En fait ce lieu est habité par de vieux bonzes. Tu es toujours l’ami des vieux bonzes. Tu connais ce temple ancien et c’est aussi la vue dégagée sur la plaine qui te plaît.

Je n’ai rien à faire. Tu fais tout. Tu as emporté un thermos et de quoi manger.

La chaleur est encore supportable à 6h du matin. Le pique-nique est posé au sol et sur les pierres. Je ne dis rien. Nous ne disons rien. Je suis dépassée, confuse, émerveillée, entière et parcellée.

Les vieux bonzes me regardent de loin et sourient. Un temple boudhiste est un abri, un lieu d’accueil sans conditions. Un lieu béni et de vie. Je les aime intensément depuis le premier rencontré il y a quelques années.

Je ne te connais guère. Je te regarde mais ne te vois pas. Je cherche au delà. Celui que tu seras. Celui que tu me présentes. Mon silence te plaît. Tu auras tout à me dire mais d’abord il faut faire.
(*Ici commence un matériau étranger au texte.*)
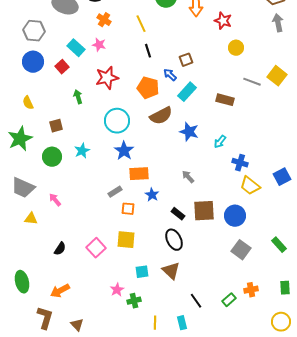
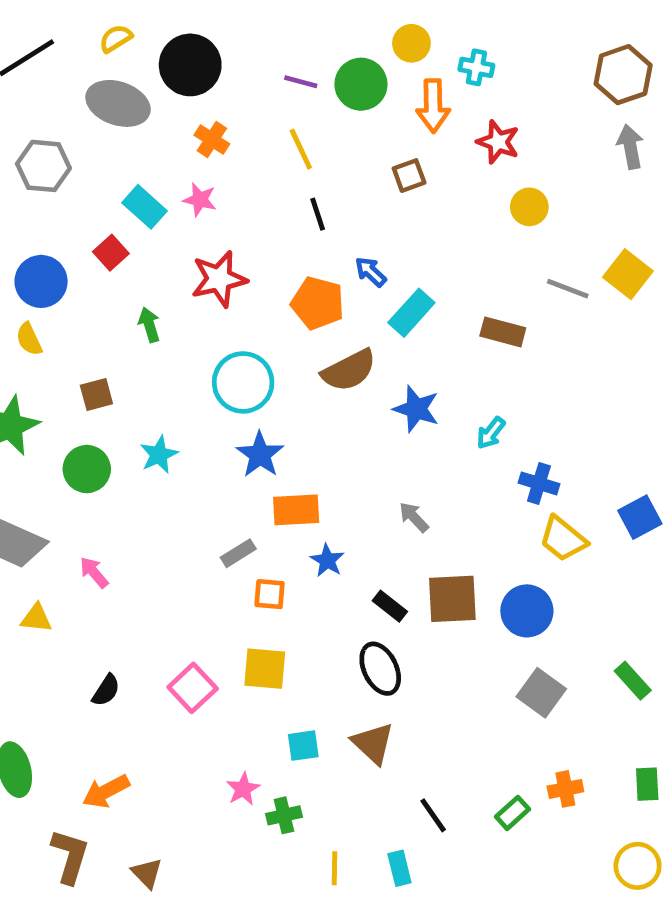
brown square: (186, 60) -> (409, 176), moved
blue circle: (33, 62) -> (41, 281), moved

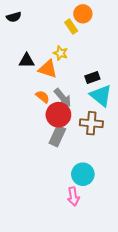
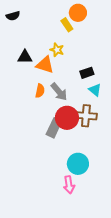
cyan triangle: (101, 96) -> (95, 90), size x0.6
orange semicircle: (42, 97) -> (40, 91), turned 64
red circle: (58, 115) -> (67, 118), moved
Je ne suis pas encore allée chez toi. Je n’ai pas encore remonté ma main, pour la première fois, dans ton cou, dans la voiture. Mon dos n’est pas encore tatoué de rouge et de bleu du drapeau cambodgien, couvre-de -ton-lit. L’amour n’a pas encore dit. Il trotte sans dire qui il est. Il couve des yeux, il allume ses lanternes, il prépare la table, il cueille ses bouquets.
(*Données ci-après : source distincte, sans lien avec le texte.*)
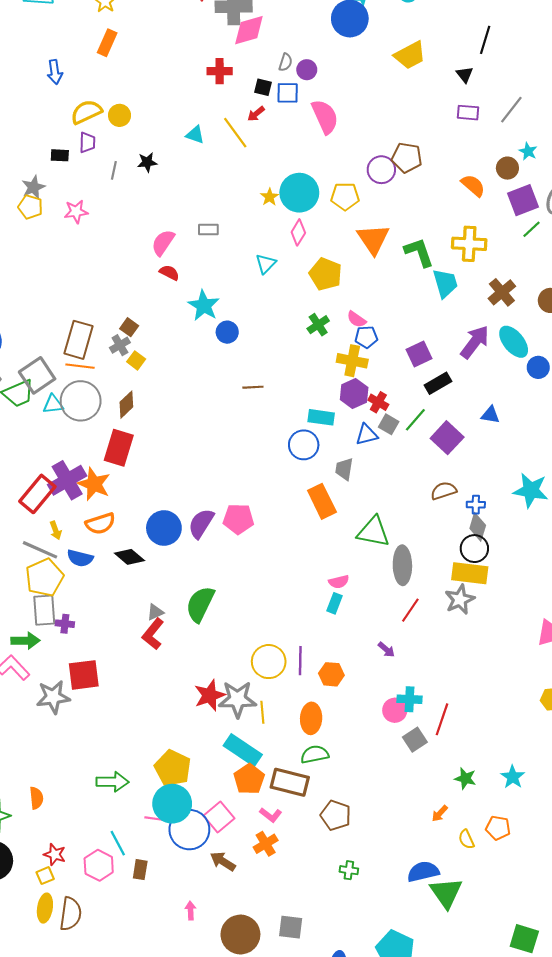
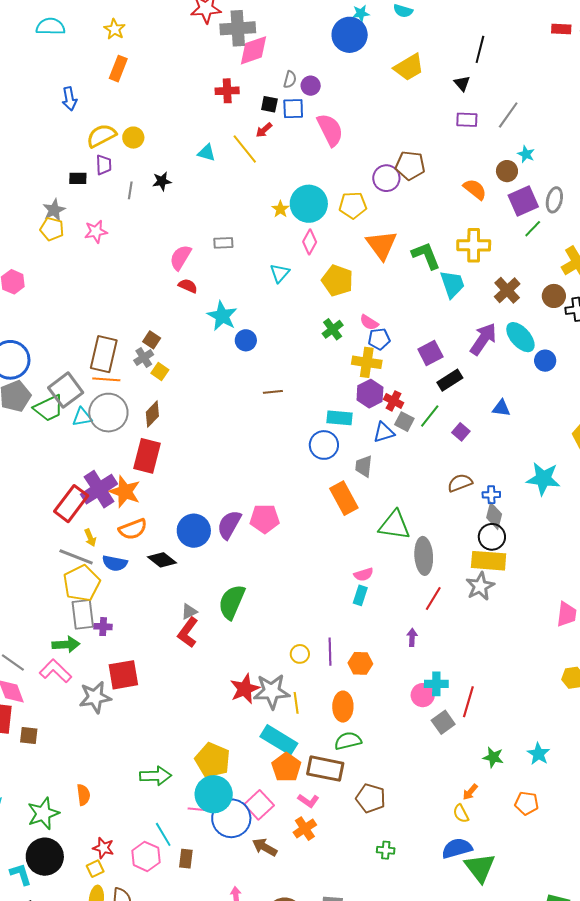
purple square: (447, 438) -> (461, 432), size x0.6
purple arrow: (386, 650) -> (412, 637), turned -126
yellow circle: (269, 662) -> (300, 654), size x0.6
yellow semicircle: (466, 839) -> (461, 813), moved

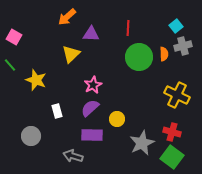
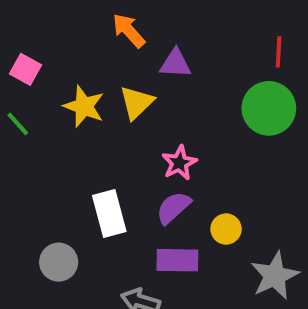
orange arrow: (67, 17) -> (129, 30), turned 90
red line: (128, 28) -> (279, 52), moved
yellow star: (36, 80) -> (84, 106), moved
white rectangle: (57, 111) -> (109, 213), size x1.6

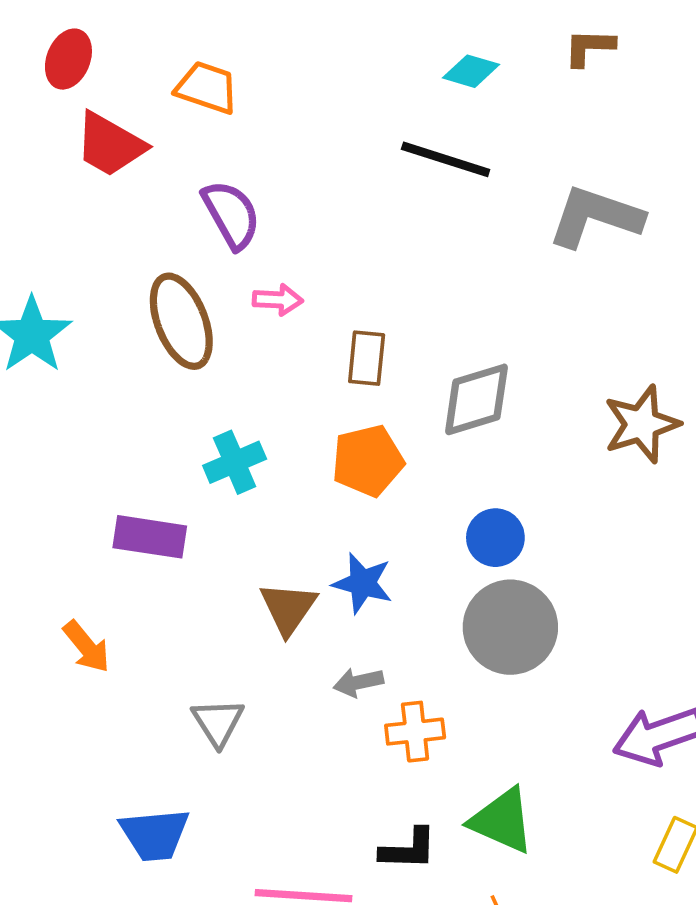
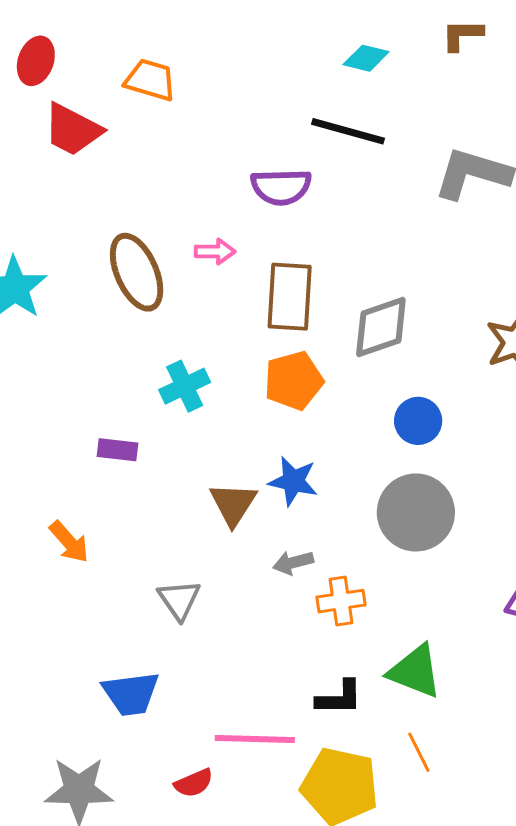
purple semicircle: (231, 215) -> (281, 187), moved, turned 120
brown rectangle: (367, 358) -> (290, 297), size x1.5
purple rectangle: (150, 537) -> (117, 450), size x0.7
blue circle: (495, 538) -> (418, 421), moved

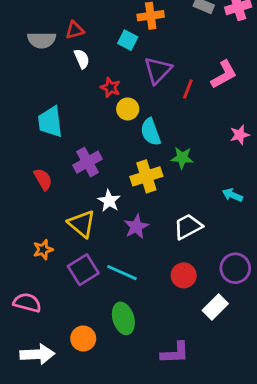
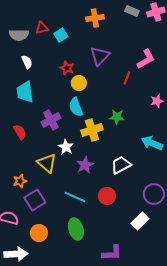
cyan square: (128, 40) -> (61, 35), moved, turned 32
white semicircle: (82, 59) -> (27, 62), moved
red line: (188, 89) -> (127, 78), moved
cyan semicircle: (151, 132) -> (76, 107), moved
cyan arrow: (232, 195) -> (152, 143), size x1.5
purple square: (83, 270) -> (35, 200), moved
red circle: (184, 275) -> (107, 196), moved
orange circle: (83, 339) -> (39, 233), moved

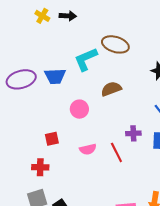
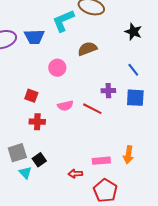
red square: (52, 139) -> (31, 96), turned 32
red line: (116, 152) -> (92, 109), turned -36
red cross: (40, 167) -> (37, 122), moved

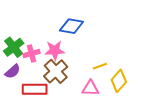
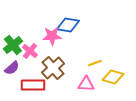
pink star: (55, 50) -> (52, 36), moved
pink cross: (32, 54) -> (30, 51), turned -35
yellow diamond: (119, 81) -> (113, 77), turned 65

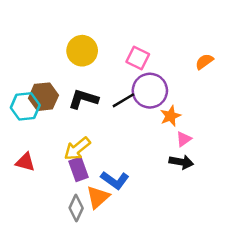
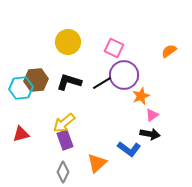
red triangle: (25, 162) -> (21, 134), turned -30
blue L-shape: (115, 180) -> (129, 149), moved
orange triangle: (98, 197) -> (97, 163), moved

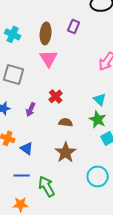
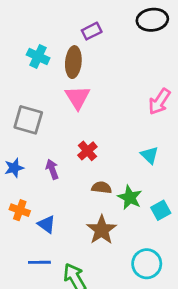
purple rectangle: (74, 26) -> (92, 31), moved, turned 40
cyan cross: (13, 34) -> (38, 56), moved
purple arrow: (31, 109) -> (52, 169), turned 136
green star: (98, 119) -> (130, 197), moved

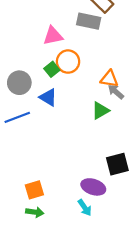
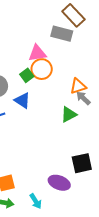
pink triangle: (53, 36) -> (37, 53), moved
orange triangle: (109, 79) -> (78, 86), turned -30
cyan arrow: (85, 208) -> (36, 201), moved

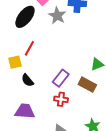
L’amour n’est pas encore sûr de demain. Il observe, il tourne autour, il baisse la tête, il marche sur la pointe des pieds puis se retourne tout à coup et te regarde dans son miroir. L’amour est en marche. Il ne sait pas encore à quelle cadence se feront et se déferont les corps, les langues, les doigts, les cheveux trempés de sueur. Mais ils feront.

La vue est presque trop grande. Mon étonnement palpite. J’en ai plein partout dedans. Il n’y a rien à réflechir. Un peu de brume puis nous verrons le jour se lever complètement.
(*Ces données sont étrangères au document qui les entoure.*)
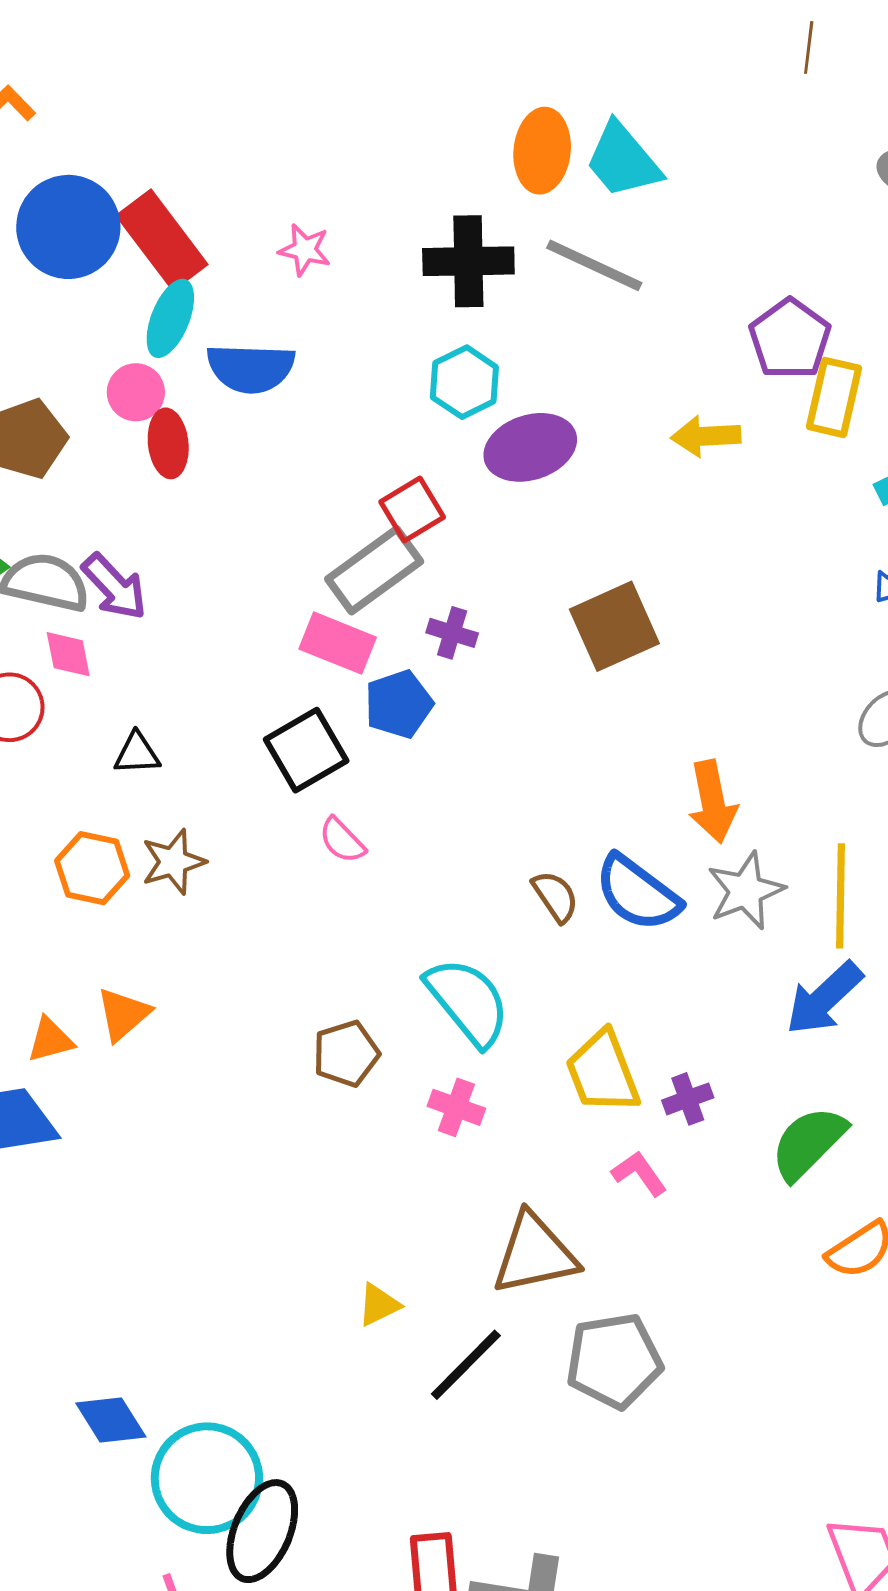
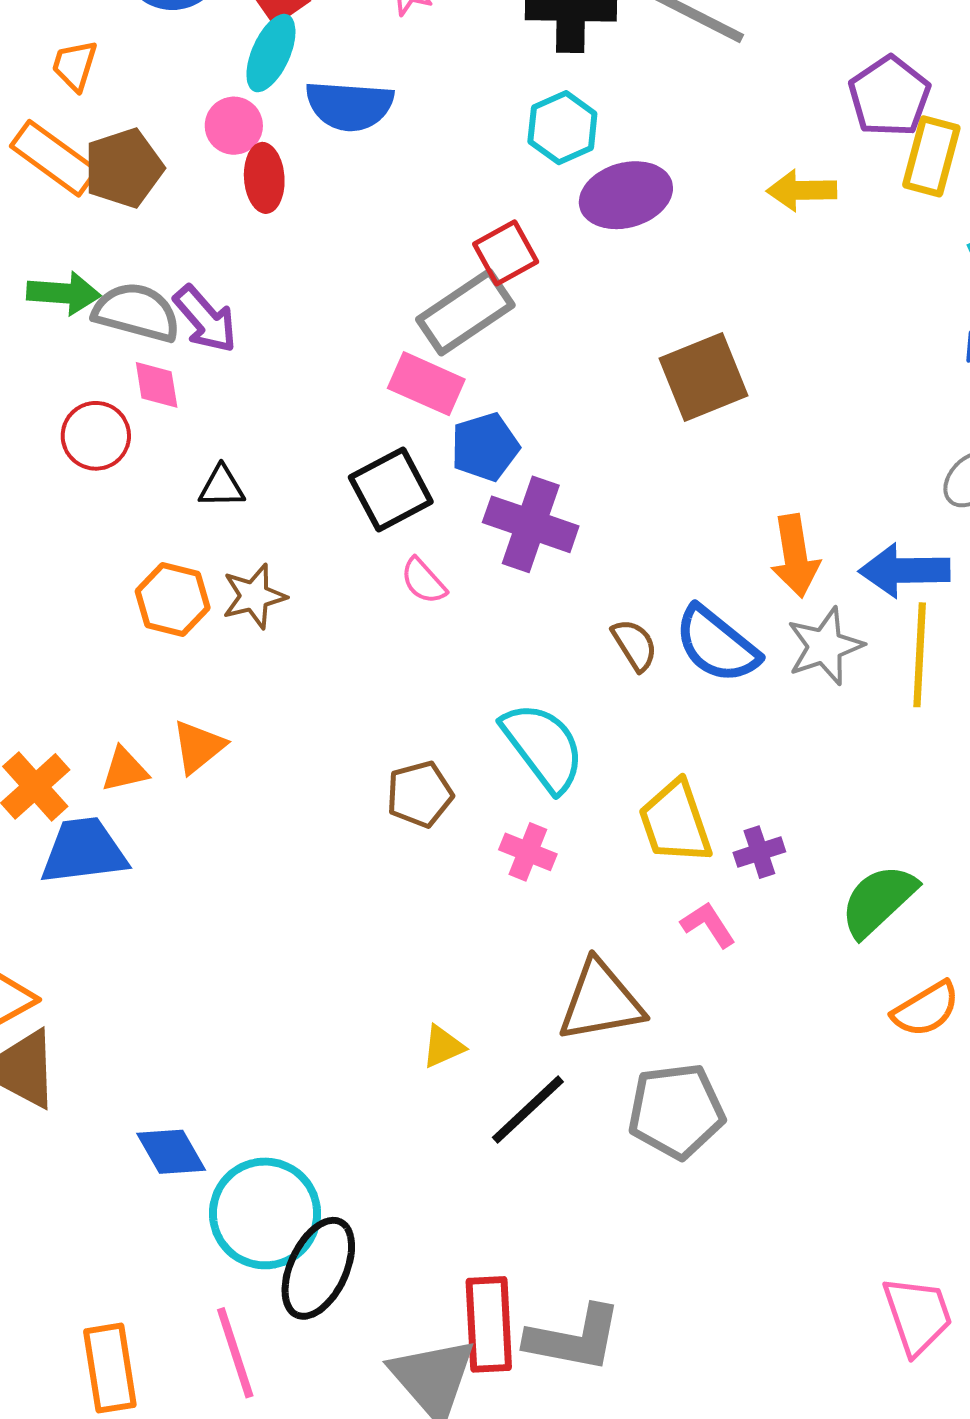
purple cross: (452, 633) -> (531, 524), moved, size x1.8
blue arrow: (824, 998) -> (904, 571), moved, turned 40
Voilà c’est cela que tu voulais voir avec moi. Le jour qui se lève ici, assis sur les vieilles pierres, un vieux bonze pas loin. Le thé est chaud, il ne faut pas être maladroite. Aucun étranger ne vient ici, jamais.  Et jamais ne voit le jour se lever à cet endroit où nous sommes assis toi et moi.

Je te regarde à peine. Je tremble un peu sans doute quand nous reprenons la voiture. Les langues se délient, on plaisante, on dit un peu. Nous retrouvons la ville et arrivons directement au bureau et je ne comprends vraiment rien de ce qui m’arrive. Oui, ce n’est qu’un commencement.